In this section, Professor Emily Richmond Pollock shares how engaging students in warm-up exercises at the beginning of class sessions aligns with her practice of warm calling on students to promote rich, student-led discussions.
Warm Calling as a Guiding Philosophy
I open most class sessions with a warm-up exercise. These exercises ask students to think about and respond briefly (usually in writing) to content introduced in the homework. I've been using warm-up exercises since I was teaching as a graduate student because they align with my belief that students should be accountable for their learning. Instead of randomly firing questions at individual students, or "cold calling," in warm calling scenarios, students have 10 minutes or so to put down on paper their responses to a prompt. This is followed by a classroom discussion during which students share their ideas and consider how close their responses were to those of others. Convergence and divergence in answers are both equally interesting.

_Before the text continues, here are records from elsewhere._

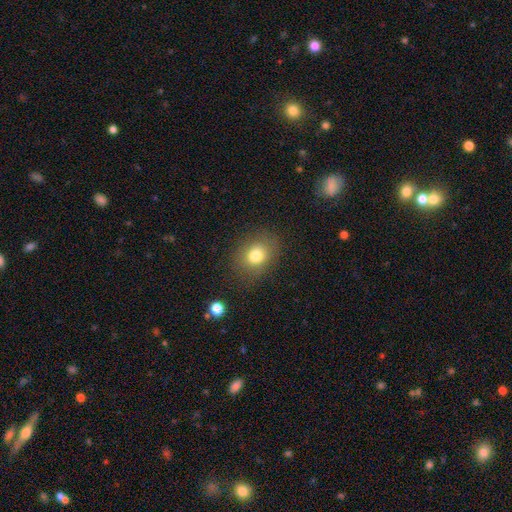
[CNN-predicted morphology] This is likely a smooth galaxy (77%). How rounded: possibly in between (53%). Merging: likely none (80%).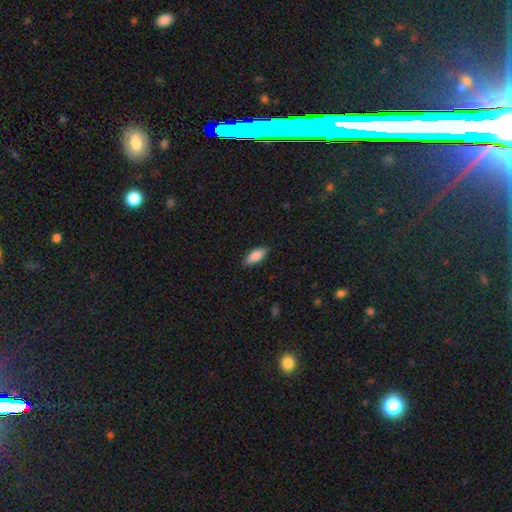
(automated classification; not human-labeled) Q: Smooth or featured?
A: smooth (85%); runner-up: featured or disk (9%)
Q: How rounded?
A: in between (72%); runner-up: cigar-shaped (26%)
Q: Merging?
A: none (85%); runner-up: minor disturbance (11%)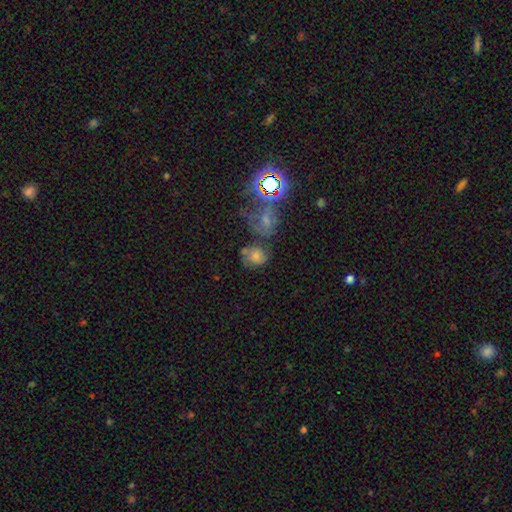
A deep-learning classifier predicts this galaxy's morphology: This appears to be a smooth galaxy with no disk features (53%) that is round (67%). Merging: none (44%).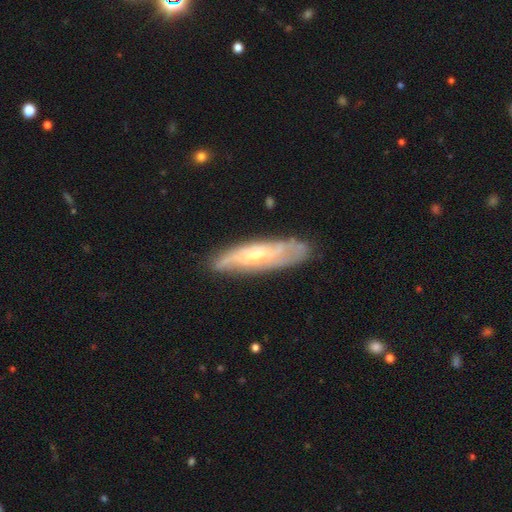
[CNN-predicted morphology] smooth_or_featured: featured or disk (p=0.72) [alt: smooth p=0.22]
disk_edge_on: no (p=0.66) [alt: yes p=0.34]
merging: none (p=0.77) [alt: minor disturbance p=0.17]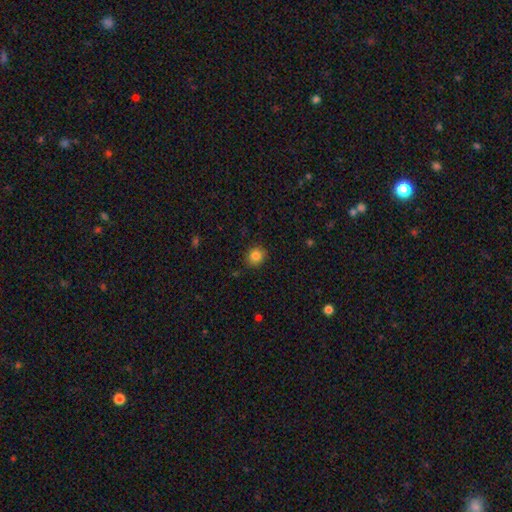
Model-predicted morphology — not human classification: This appears to be a smooth galaxy with no disk features (83%) that is round (83%). Merging: none (87%).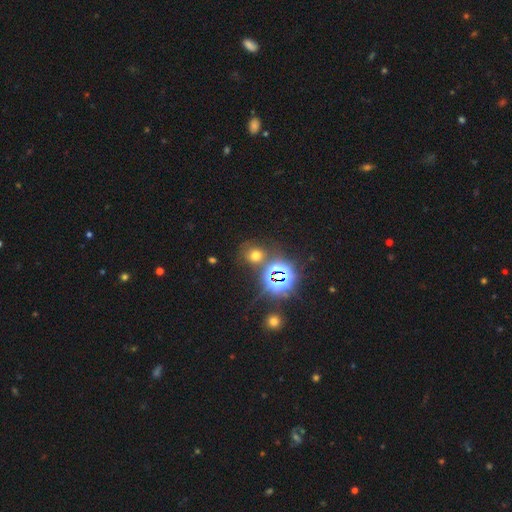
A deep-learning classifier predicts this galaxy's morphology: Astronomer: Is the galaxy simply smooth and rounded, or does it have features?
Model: smooth — 51% (runner-up: star or artifact, 40%).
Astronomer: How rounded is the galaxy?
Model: round — 77%.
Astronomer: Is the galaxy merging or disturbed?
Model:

Conversations that Shape Class Sessions
Although the students spend only 10 or 15 minutes completing the written response to the warm-up, the classroom discussion that follows can go on for quite a long time. I like it when that happens, and I like the opportunity this offers for students to develop their critical thinking skills. In particular, being in conversation with other people allows them to realize that their own experiences experiencing a particular piece of music could be totally different from someone else’s and that both experiences might be justifiable depending on the criteria or filter.
An Opportunity for Educators to Improvise
I consider myself a pretty good improviser, and ideas and connections happening in class that I can’t anticipate are more interesting than knowing I have 75 bullet points to address.
— Emily Richmond Pollock
Students' conversations become the class session. That’s how I teach. There's not a lecture, I don’t hold forth on particular topics for many minutes on end. Students have already done the work. They've completed the readings, looked at the details that I've asked them to explore, and come to class ready to share their reactions. Rather than dispensing information, I spend my time helping students refine their ideas.
Although this kind of teaching is inherently less predictable than lecturing, I consider myself a pretty good improviser, and ideas and connections happening in class that I can’t anticipate are more interesting than knowing I have 75 bullet points to address. I immensely enjoy my classroom dynamic and I hope my students do, as well.